Segment Start: Given entries
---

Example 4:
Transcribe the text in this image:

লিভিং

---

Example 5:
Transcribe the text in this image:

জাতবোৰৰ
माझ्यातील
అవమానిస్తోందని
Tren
Segment End: Given entries
**Exercise brief:**
Every entry is to be retyped word for word.

**Task solution:**
---

Example 4:
Transcribe the text in this image:

লিভিং

---

Example 5:
Transcribe the text in this image:

জাতবোৰৰ
माझ्यातील
అవమానిస్తోందని
Tren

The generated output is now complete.